• Your task: Nothing but the line with "wrist: (434, 486)" and the lines after it, through the end of the records below, is to be repeated, exactly as it is.

══ Data provided

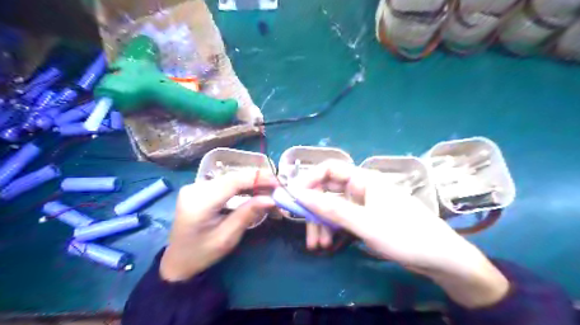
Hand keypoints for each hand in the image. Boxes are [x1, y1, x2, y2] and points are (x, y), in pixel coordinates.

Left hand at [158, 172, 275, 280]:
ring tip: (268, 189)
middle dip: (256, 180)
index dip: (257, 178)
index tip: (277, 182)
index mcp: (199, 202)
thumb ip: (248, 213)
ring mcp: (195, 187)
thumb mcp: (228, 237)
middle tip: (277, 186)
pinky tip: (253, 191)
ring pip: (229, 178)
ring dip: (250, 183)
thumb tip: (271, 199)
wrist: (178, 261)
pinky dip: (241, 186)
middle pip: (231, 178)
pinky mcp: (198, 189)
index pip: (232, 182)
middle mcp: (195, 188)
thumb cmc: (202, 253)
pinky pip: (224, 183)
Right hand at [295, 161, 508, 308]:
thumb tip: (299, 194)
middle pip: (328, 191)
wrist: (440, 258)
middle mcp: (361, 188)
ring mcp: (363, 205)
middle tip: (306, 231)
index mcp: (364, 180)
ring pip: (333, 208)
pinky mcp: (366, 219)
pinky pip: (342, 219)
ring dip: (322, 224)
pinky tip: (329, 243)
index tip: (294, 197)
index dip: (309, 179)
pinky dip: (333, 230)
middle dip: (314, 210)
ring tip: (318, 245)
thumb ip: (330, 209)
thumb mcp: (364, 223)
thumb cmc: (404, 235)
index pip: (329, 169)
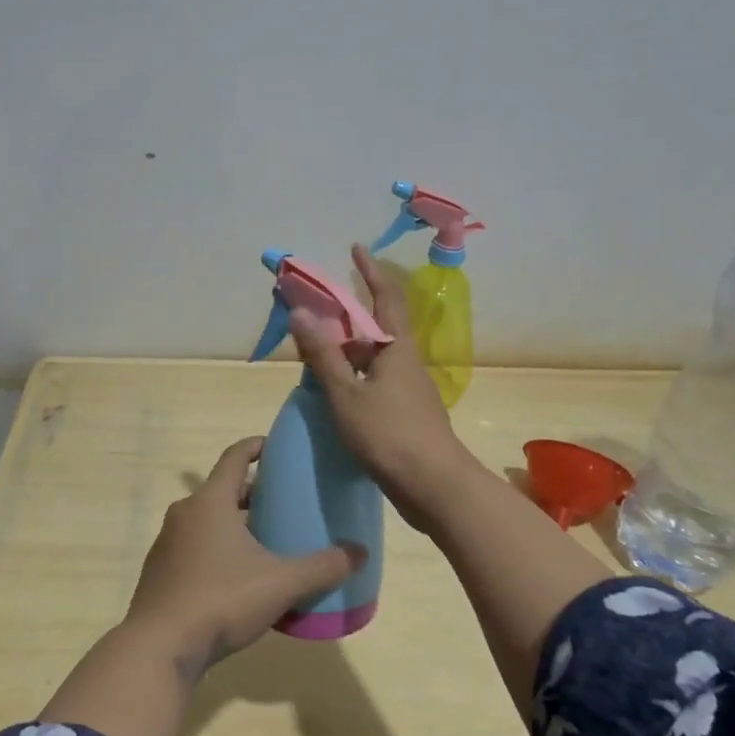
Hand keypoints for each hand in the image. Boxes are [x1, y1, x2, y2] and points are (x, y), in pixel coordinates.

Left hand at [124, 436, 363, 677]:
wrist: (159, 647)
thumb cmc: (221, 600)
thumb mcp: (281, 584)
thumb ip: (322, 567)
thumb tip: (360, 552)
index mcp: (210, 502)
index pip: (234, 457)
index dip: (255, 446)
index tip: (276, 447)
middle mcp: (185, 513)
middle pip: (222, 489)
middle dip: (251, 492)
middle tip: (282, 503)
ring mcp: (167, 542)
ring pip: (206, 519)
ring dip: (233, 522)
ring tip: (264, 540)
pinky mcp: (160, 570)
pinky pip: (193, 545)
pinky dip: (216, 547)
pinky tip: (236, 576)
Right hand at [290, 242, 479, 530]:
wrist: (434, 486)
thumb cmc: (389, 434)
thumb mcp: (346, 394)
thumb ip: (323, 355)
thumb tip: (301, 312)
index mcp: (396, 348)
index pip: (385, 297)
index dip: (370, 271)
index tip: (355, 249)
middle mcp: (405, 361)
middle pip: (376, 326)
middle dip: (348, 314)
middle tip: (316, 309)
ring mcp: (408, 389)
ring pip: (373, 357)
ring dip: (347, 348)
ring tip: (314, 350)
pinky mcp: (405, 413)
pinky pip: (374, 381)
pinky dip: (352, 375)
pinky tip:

════

• Problem solution:
wrist: (434, 486)
thumb cmc: (389, 434)
thumb mcp: (346, 394)
thumb ip: (323, 355)
thumb tip: (301, 312)
index mcp: (396, 348)
index pip: (385, 297)
index dip: (370, 271)
index tip: (355, 249)
middle mcp: (405, 361)
middle pip: (376, 326)
middle dip: (348, 314)
middle tip: (316, 309)
ring mcp: (408, 389)
ring pip: (373, 357)
ring dip: (347, 348)
ring tip: (314, 350)
pinky mcp: (405, 413)
pinky pip: (374, 381)
pinky dip: (352, 375)
pinky tip:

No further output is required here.